------ Supplied passage ------
Bizkarreta

Gerendiain

Camino Francés

NavarraNavarra

Descriptive Basque toponym: bizkar ('back, ridge, mountain crest') + the locative suffix -eta ('place of'). It means literally 'the ridge, the back' — an exact description of the elongated hill on which the village sits, on the watershed between the valleys of Erro and Aezkoa.

Bizkar is one of the most productive words in Basque toponymy, present in dozens of place names with orographic sense: Bizkaia (the region), Bizkargi, Bizkarluze, Bizkardo. The original sense was that of 'human back', extended by analogy to the back of an animal and from there to the elongated hill of similar geomorphology — a crest longer than tall, without a marked peak. The suffix -eta, one of the most common in Basque, indicates the place where what the base names abounds. The dual denomination with Gerendiain (another Basque toponym from the area, 'place of rockroses or coltsfoots') reflects the administrative fusion of two small places into a single municipal entity in the 19th century.
------ Material shown ------
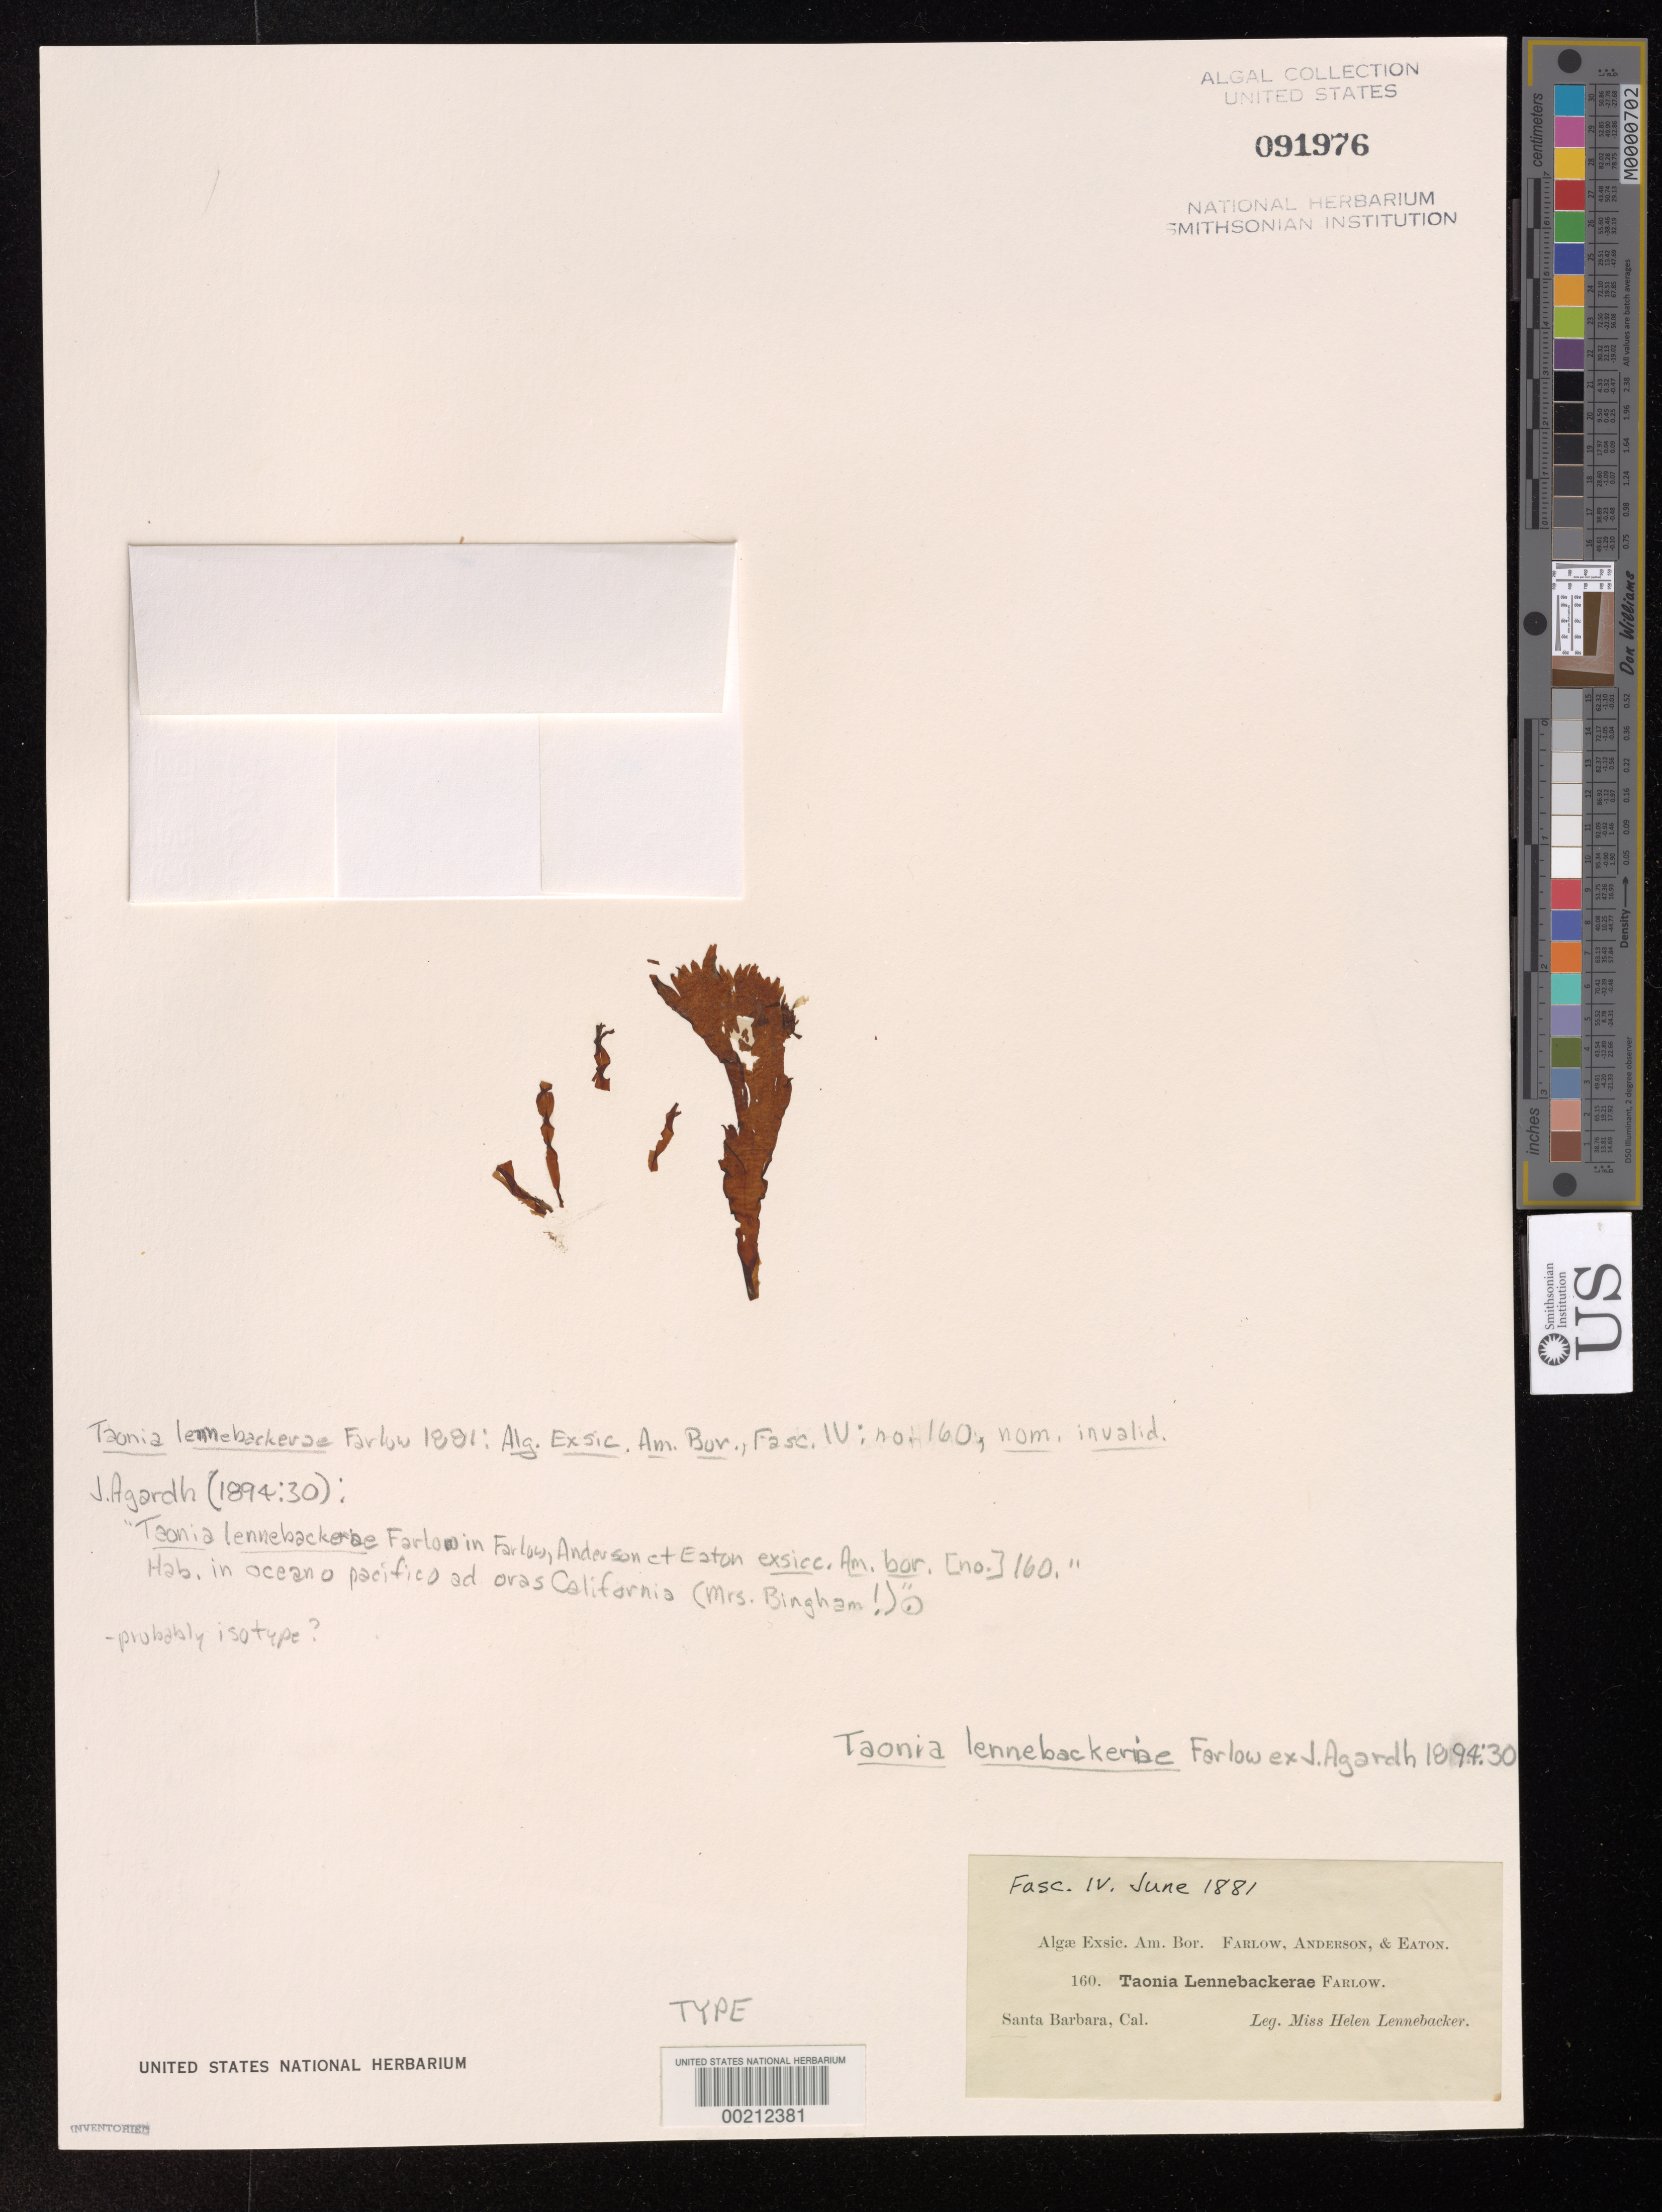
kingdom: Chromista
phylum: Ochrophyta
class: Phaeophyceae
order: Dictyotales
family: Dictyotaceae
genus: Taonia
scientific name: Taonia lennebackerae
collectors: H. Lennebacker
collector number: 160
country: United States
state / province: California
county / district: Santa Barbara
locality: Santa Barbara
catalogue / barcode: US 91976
------
> Tasks
A. Answer these about the entry on the Bizkarreta place name:
(i) What does the suffix -eta mean literally?
(ii) Between which two valleys does the village's hill stand?
(iii) In which century were the two small places merged into one municipal entity?
B. Reproduce everything in the entry on the Bizkarreta place name from "Bizkar is one" down to "the 19th century.".
C. Take the entry on the Bizkarreta place name further, picking up after its final sentence.
The records have no part in any of this work.

> Task responses
A.
(i) 'Place of'.
(ii) Erro and Aezkoa.
(iii) The 19th century.

B.
Bizkar is one of the most productive words in Basque toponymy, present in dozens of place names with orographic sense: Bizkaia (the region), Bizkargi, Bizkarluze, Bizkardo. The original sense was that of 'human back', extended by analogy to the back of an animal and from there to the elongated hill of similar geomorphology — a crest longer than tall, without a marked peak. The suffix -eta, one of the most common in Basque, indicates the place where what the base names abounds. The dual denomination with Gerendiain (another Basque toponym from the area, 'place of rockroses or coltsfoots') reflects the administrative fusion of two small places into a single municipal entity in the 19th century.

C.
Evolution of the name

  1. bizkar + -eta Basque before the 12th century
  2. Bizcarreta / Bizkarreta Basque-Castilian from the 12th century

Reflections, to the letter

Climbing up from Espinal through the forest, the pilgrim reaches the ridge where Bizkarreta sits. The name says it all: bizkar is back, ridge, mountain crest — the most productive Basque base for naming elongated reliefs without a marked peak. The suffix -eta makes it a 'ridge place'. The village stretches along the watershed between two valleys; looking back one sees Roncesvalles, looking ahead one senses Pamplona.

Languages of origin

Themes

Origin status

confirmed

Glossary

Locative suffix
A Castilian ending marking "place of" or "workshop where X is worked": -ería (panadería, herrería), -ero/-era (barquera, Itero "place of the road"). From the Latin -arium.
Locative suffix -eta
A Basque suffix —⁠one of the most productive in Basque⁠— that indicates the place where what the base designates abounds: haritz-eta (oak grove), arri-eta (stony place), bizkar-eta (ridge). Functionally equivalent to Latin -etum.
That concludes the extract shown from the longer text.